++++ EXERCISE TEXT ++++

'Talking About Large Language Models' by Murray Shanahan offers a useful caution amid much of the academic over-excitement regarding ChatGPT.
Shanahan states
Thanks to rapid progress in artificial intelligence, we have entered an era when technology and philosophy intersect in interesting ways. Sitting squarely at the centre of this intersection are large language models (LLMs). The more adept LLMs become at mimicking human language, the more vulnerable we become to anthropomorphism, to seeing the systems in which they are embedded as more human-like than they really are. This trend is amplified by the natural tendency to use philosophically loaded terms, such as “knows”, “believes”, and “thinks”, when describing these systems. To mitigate this trend, this paper advocates the practice of repeatedly stepping back to remind ourselves of how LLMs, and the systems of which they form a part, actually work. The hope is that increased scientific precision will encourage more philosophical nuance in the discourse around artificial intelligence, both within the field and in the public sphere. ...
The advent of large language models (LLMs) such as Bert (Devlin et al., 2018) and GPT-2 (Radford et al., 2019) was a game-changer for artificial intelligence. Based on transformer architectures (Vaswani et al., 2017), comprising hundreds of billions of parameters, and trained on hundreds of terabytes of textual data, their contemporary successors such as GPT-3 (Brown et al., 2020), Gopher (Rae et al., 2021), and PaLM (Chowdhery et al., 2022) have given new meaning to the phrase “unreasonable effectiveness of data” (Halevy et al., 2009).
The effectiveness of these models is “unreasonable” (or, with the benefit of hindsight, somewhat surprising) in three inter-related ways.
First, the performance of LLMs on benchmarks scales with the size of the training set (and, to a lesser degree with model size). Second, there are qualitative leaps in capability as the models scale. Third, a great many tasks that demand intelligence in humans can be reduced to next token prediction with a sufficiently performant model. It is the last of these three surprises that is the focus of the present paper.
As we build systems whose capabilities more and more resemble those of humans, despite the fact that those systems work in ways that are fundamentally different from the way humans work, it becomes increasingly tempting to anthropomorphise them. Humans have evolved to co-exist over many millions of years, and human culture has evolved over thousands of years to facilitate this co-existence, which ensures a degree of mutual understanding. But it is a serious mistake to unreflectingly apply to AI systems the same intuitions that we deploy in our dealings with each other, especially when those systems are so profoundly different from humans in their underlying operation.
The AI systems we are building today have considerable utility and enormous commercial potential, which imposes on us a great responsibility. To ensure that we can make informed decisions about the trustworthiness and safety of the AI systems we deploy, it is advisable to keep to the fore the way those systems actually work, and thereby to avoid imputing to them capacities they lack, while making the best use of the remarkable capabilities they genuinely possess.

++++

REQUIRED WORK: Copy the passage on large language models word for word, between "The advent of" and "et al., 2009).", inclusive.

++++ DATA FOR REVIEW ++++

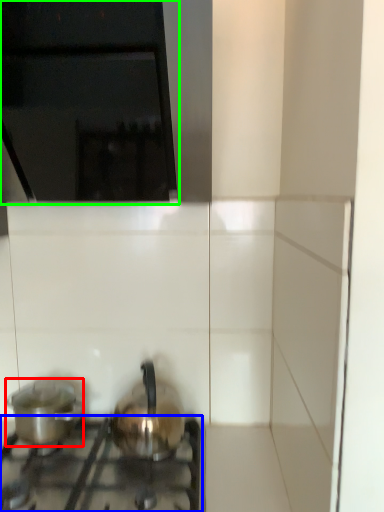
Question: Estimate the real-world distances between objects in this image. Which object is farther from kitchen appliance (highlighted by a red box), gas stove (highlighted by a blue box) or vent (highlighted by a green box)?

Choices:
 (A) gas stove
 (B) vent

Answer: (B)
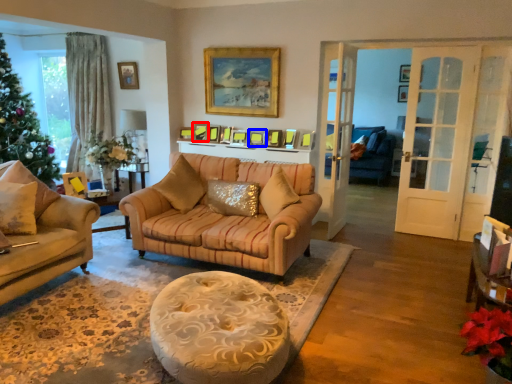
Question: Which object appears farthest to the camera in this image, picture frame (highlighted by a red box) or picture frame (highlighted by a blue box)?

Choices:
 (A) picture frame
 (B) picture frame

Answer: (A)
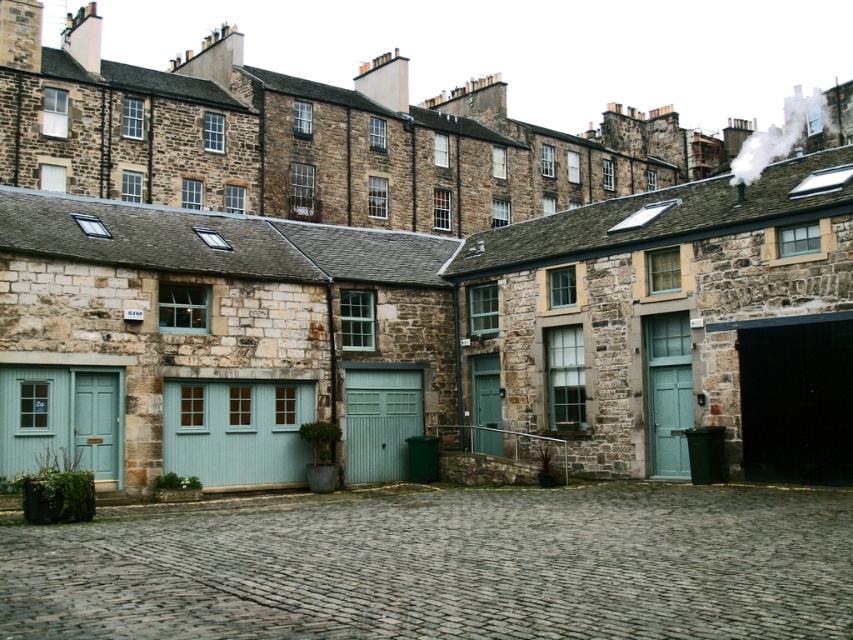
You are standing in the courtyard and need to reach both the light blue wooden garage door at center and the green corrugated metal garage door at center. Which door is closer to you?

Both the light blue wooden garage door at center and the green corrugated metal garage door at center are at the same distance from you since they are both located at the center of the courtyard.

You are designing a new pathway in the courtyard and want to ensure it aligns with the existing cobblestone at center. The pathway will be made of materials similar to the green corrugated metal garage door at center. Will the new pathway material need to be wider or narrower than the existing cobblestone to maintain visual harmony?

The cobblestone at center has a larger width than the green corrugated metal garage door at center. To maintain visual harmony, the new pathway material should be wider than the green corrugated metal garage door at center, matching the cobblestone at center.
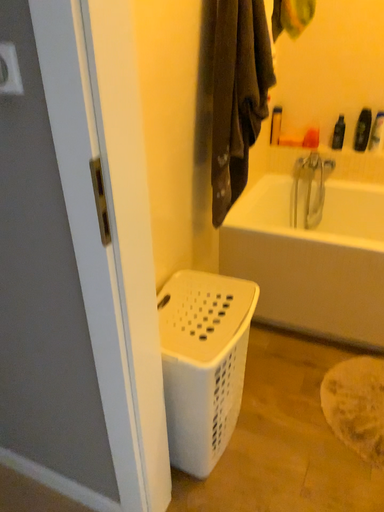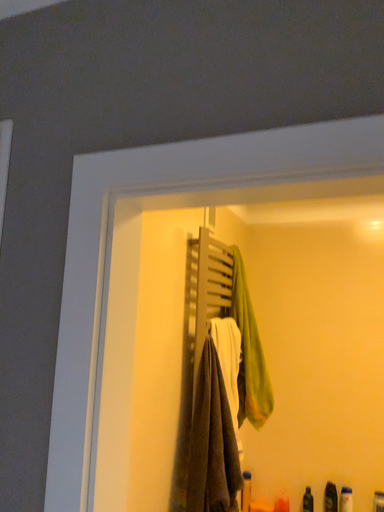
Question: How did the camera likely rotate when shooting the video?

Choices:
 (A) rotated upward
 (B) rotated downward

Answer: (A)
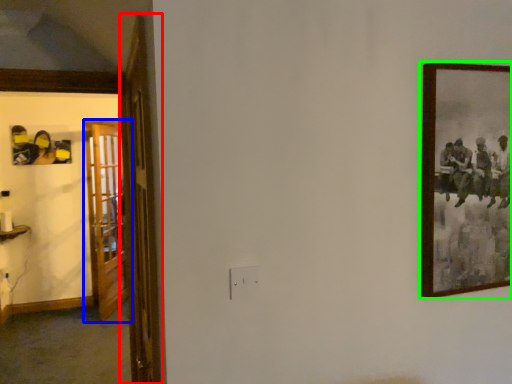
Question: Which is nearer to the door (highlighted by a red box)? door (highlighted by a blue box) or picture frame (highlighted by a green box).

Choices:
 (A) door
 (B) picture frame

Answer: (B)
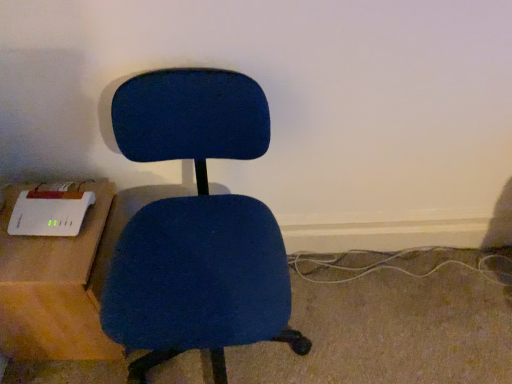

++++

RESPONSE TO THIS TASK:
The advent of large language models (LLMs) such as Bert (Devlin et al., 2018) and GPT-2 (Radford et al., 2019) was a game-changer for artificial intelligence. Based on transformer architectures (Vaswani et al., 2017), comprising hundreds of billions of parameters, and trained on hundreds of terabytes of textual data, their contemporary successors such as GPT-3 (Brown et al., 2020), Gopher (Rae et al., 2021), and PaLM (Chowdhery et al., 2022) have given new meaning to the phrase “unreasonable effectiveness of data” (Halevy et al., 2009).